Jonah does not really mean it. He’s just miserably hot, and mad at God besides. Jonah is like all of us immortal mortals. Anne Rice, in an interview about her book Interview with a Vampire, said of herself and all of her readers, “It’s very difficult to realize that we are going to die, and day to day we have to think and move as though we are immortal. A vampire transcends time, yet he can be destroyed, go mad and suffer, so the book is intensely about the human dilemma.”

And Jonah cannot bluff God. God asks him again, “Do you have reason to be angry over the plant?” Jonah says yes, but then clams up. God gets the last word.

YOU are concerned about the plant, which cost you nothing, which came up in a night and then perished the next. I am concerned about Nineveh, and the 120,000 persons who live there, who cannot distinguish their right hand from their left … not to mention the many cattle.

Was he grinding Jonah down, insisting he see a larger perspective, discard his bias and prejudice and thoughtlessness? That may happen to readers, it certainly happens to me each time I read it. Jonah, on the other hand, is the kind of adversary God might have to wrestle with till dawn, and leave him with a bad limp to remember him by.
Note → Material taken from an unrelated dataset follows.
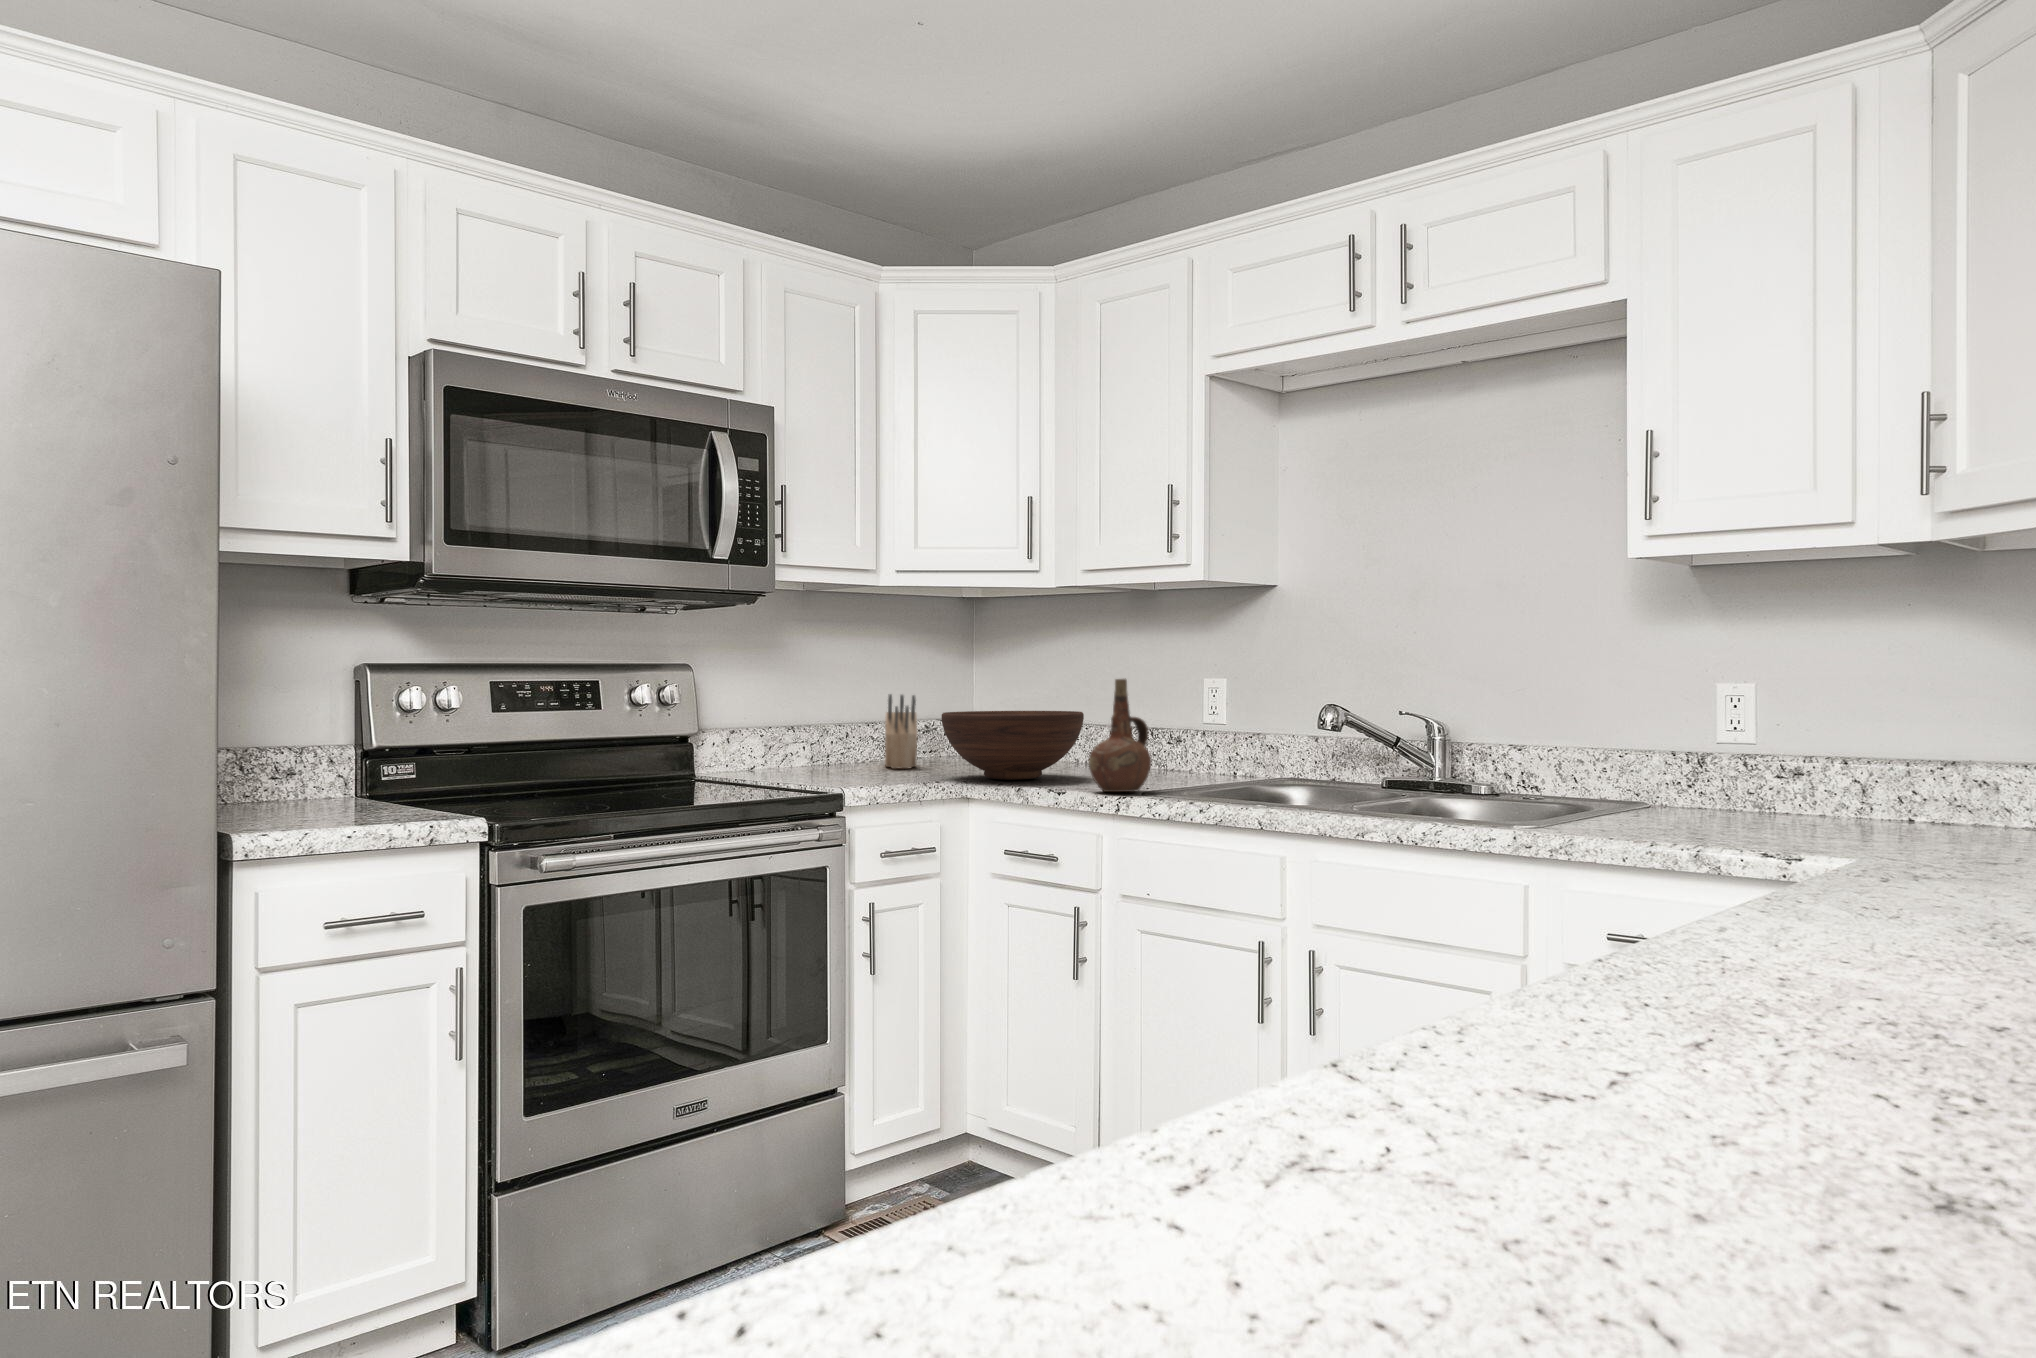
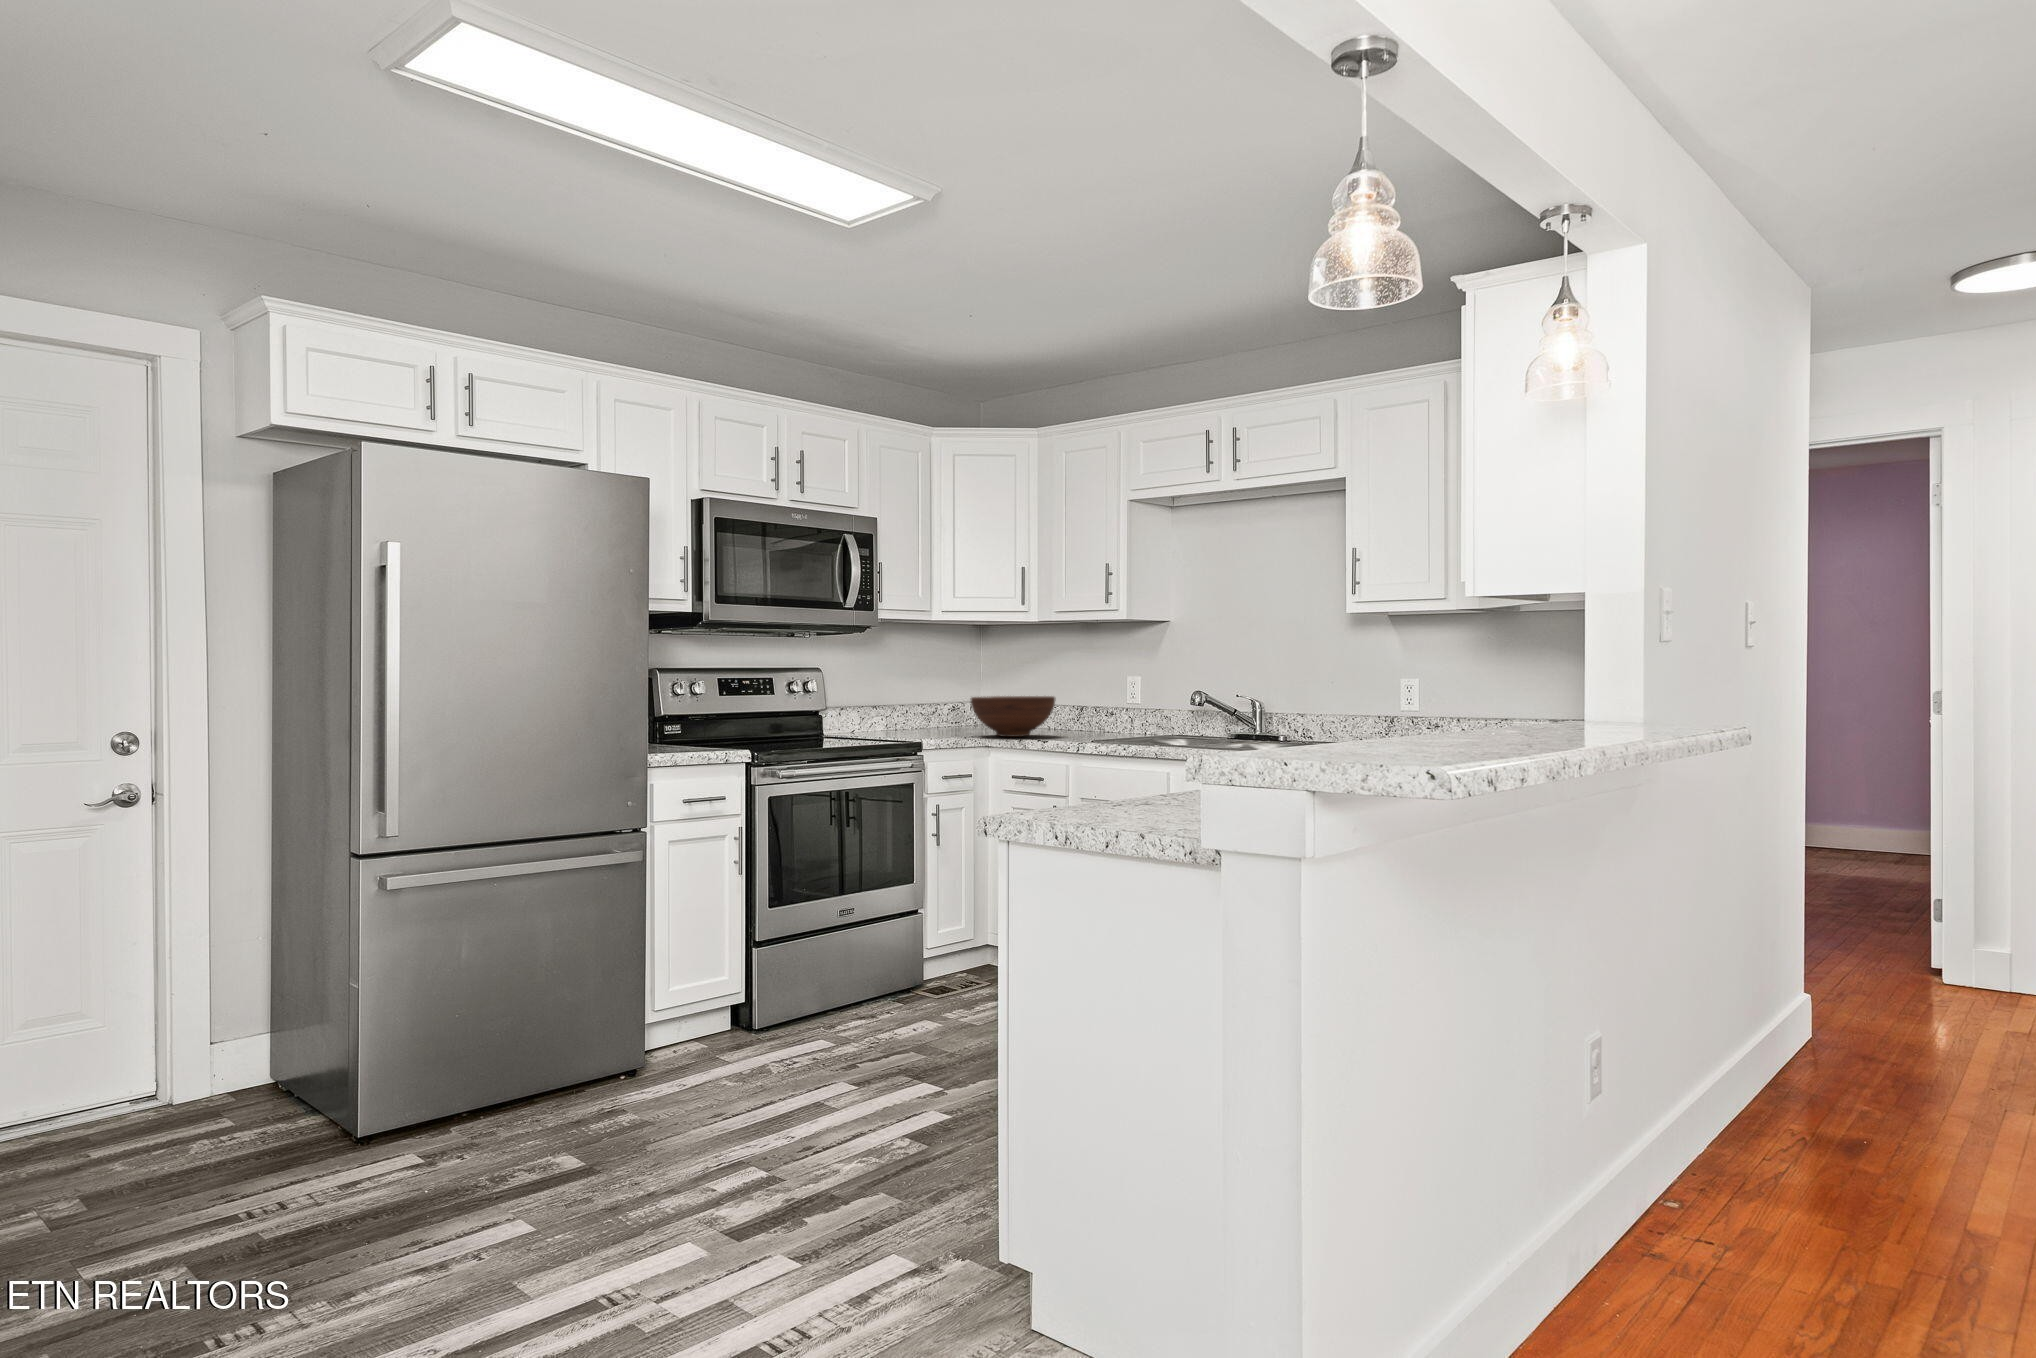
ceramic pitcher: present [1088,679,1151,792] -> none [1061,676,1096,741]
knife block: present [885,694,917,769] -> none [928,686,951,733]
Jonah needs a simple prayer to get past the strong emotions that lead him astray. He needs what Jesus gave the disciples.

Our Father who art in heaven, hallowed by thy name

Thy kingdom come, thy will be done on earth as it is in heaven.

That’s the prayer Jonah needs. Of course he must add the supplications and the cautions, but that first part, just say that over and over, Jonah, 5000 times and then come back tomorrow.

Give us this day our daily bread.

And forgive us our trespasses as we forgive those who trespass against us. (Do you hear me, Jonah?)

And lead us not into temptation, but deliver us from evil.

Along with the journey, those three days and nights at Nineveh would have changed my life. I hope that happened to Jonah too. Our pretend immortality is nothing compared to the real thing.

For thine is the kingdom, and the power, and the glory, forever and ever. Amen.